[Opening EXERCISE DATA section]
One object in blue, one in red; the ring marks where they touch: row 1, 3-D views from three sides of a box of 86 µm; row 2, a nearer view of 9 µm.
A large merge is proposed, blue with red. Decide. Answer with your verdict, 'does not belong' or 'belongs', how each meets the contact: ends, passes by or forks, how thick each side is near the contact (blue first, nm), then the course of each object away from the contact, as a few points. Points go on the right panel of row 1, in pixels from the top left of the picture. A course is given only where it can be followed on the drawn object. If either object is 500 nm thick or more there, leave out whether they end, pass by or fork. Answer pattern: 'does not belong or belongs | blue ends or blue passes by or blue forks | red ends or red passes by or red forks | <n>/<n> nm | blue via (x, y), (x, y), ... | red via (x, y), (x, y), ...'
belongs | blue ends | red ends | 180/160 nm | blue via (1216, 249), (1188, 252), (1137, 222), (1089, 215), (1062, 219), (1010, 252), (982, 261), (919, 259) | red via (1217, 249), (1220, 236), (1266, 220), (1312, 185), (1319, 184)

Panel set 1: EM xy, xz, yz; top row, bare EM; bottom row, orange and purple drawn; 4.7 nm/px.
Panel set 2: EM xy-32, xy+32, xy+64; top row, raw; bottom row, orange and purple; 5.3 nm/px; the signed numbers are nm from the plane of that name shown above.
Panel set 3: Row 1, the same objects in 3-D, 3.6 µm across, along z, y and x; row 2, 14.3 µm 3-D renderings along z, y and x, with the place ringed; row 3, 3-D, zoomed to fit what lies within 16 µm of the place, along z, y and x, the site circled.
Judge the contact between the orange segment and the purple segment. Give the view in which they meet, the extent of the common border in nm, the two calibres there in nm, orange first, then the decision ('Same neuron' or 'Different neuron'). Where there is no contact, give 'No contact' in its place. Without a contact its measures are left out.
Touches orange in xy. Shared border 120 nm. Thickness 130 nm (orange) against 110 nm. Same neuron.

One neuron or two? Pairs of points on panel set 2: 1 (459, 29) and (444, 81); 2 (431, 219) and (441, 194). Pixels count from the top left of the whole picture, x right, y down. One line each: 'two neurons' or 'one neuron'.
[Closing EXERCISE DATA section]
→ PROBLEM
Restate all of the entries above precisely.

→ SOLVED PROBLEM
One object in blue, one in red; the ring marks where they touch: row 1, 3-D views from three sides of a box of 86 µm; row 2, a nearer view of 9 µm.
A large merge is proposed, blue with red. Decide. Answer with your verdict, 'does not belong' or 'belongs', how each meets the contact: ends, passes by or forks, how thick each side is near the contact (blue first, nm), then the course of each object away from the contact, as a few points. Points go on the right panel of row 1, in pixels from the top left of the picture. A course is given only where it can be followed on the drawn object. If either object is 500 nm thick or more there, leave out whether they end, pass by or fork. Answer pattern: 'does not belong or belongs | blue ends or blue passes by or blue forks | red ends or red passes by or red forks | <n>/<n> nm | blue via (x, y), (x, y), ... | red via (x, y), (x, y), ...'
belongs | blue ends | red ends | 180/160 nm | blue via (1216, 249), (1188, 252), (1137, 222), (1089, 215), (1062, 219), (1010, 252), (982, 261), (919, 259) | red via (1217, 249), (1220, 236), (1266, 220), (1312, 185), (1319, 184)

Panel set 1: EM xy, xz, yz; top row, bare EM; bottom row, orange and purple drawn; 4.7 nm/px.
Panel set 2: EM xy-32, xy+32, xy+64; top row, raw; bottom row, orange and purple; 5.3 nm/px; the signed numbers are nm from the plane of that name shown above.
Panel set 3: Row 1, the same objects in 3-D, 3.6 µm across, along z, y and x; row 2, 14.3 µm 3-D renderings along z, y and x, with the place ringed; row 3, 3-D, zoomed to fit what lies within 16 µm of the place, along z, y and x, the site circled.
Judge the contact between the orange segment and the purple segment. Give the view in which they meet, the extent of the common border in nm, the two calibres there in nm, orange first, then the decision ('Same neuron' or 'Different neuron'). Where there is no contact, give 'No contact' in its place. Without a contact its measures are left out.
Touches orange in xy. Shared border 120 nm. Thickness 130 nm (orange) against 110 nm. Same neuron.

One neuron or two? Pairs of points on panel set 2: 1 (459, 29) and (444, 81); 2 (431, 219) and (441, 194). Pixels count from the top left of the whole picture, x right, y down. One line each: 'two neurons' or 'one neuron'.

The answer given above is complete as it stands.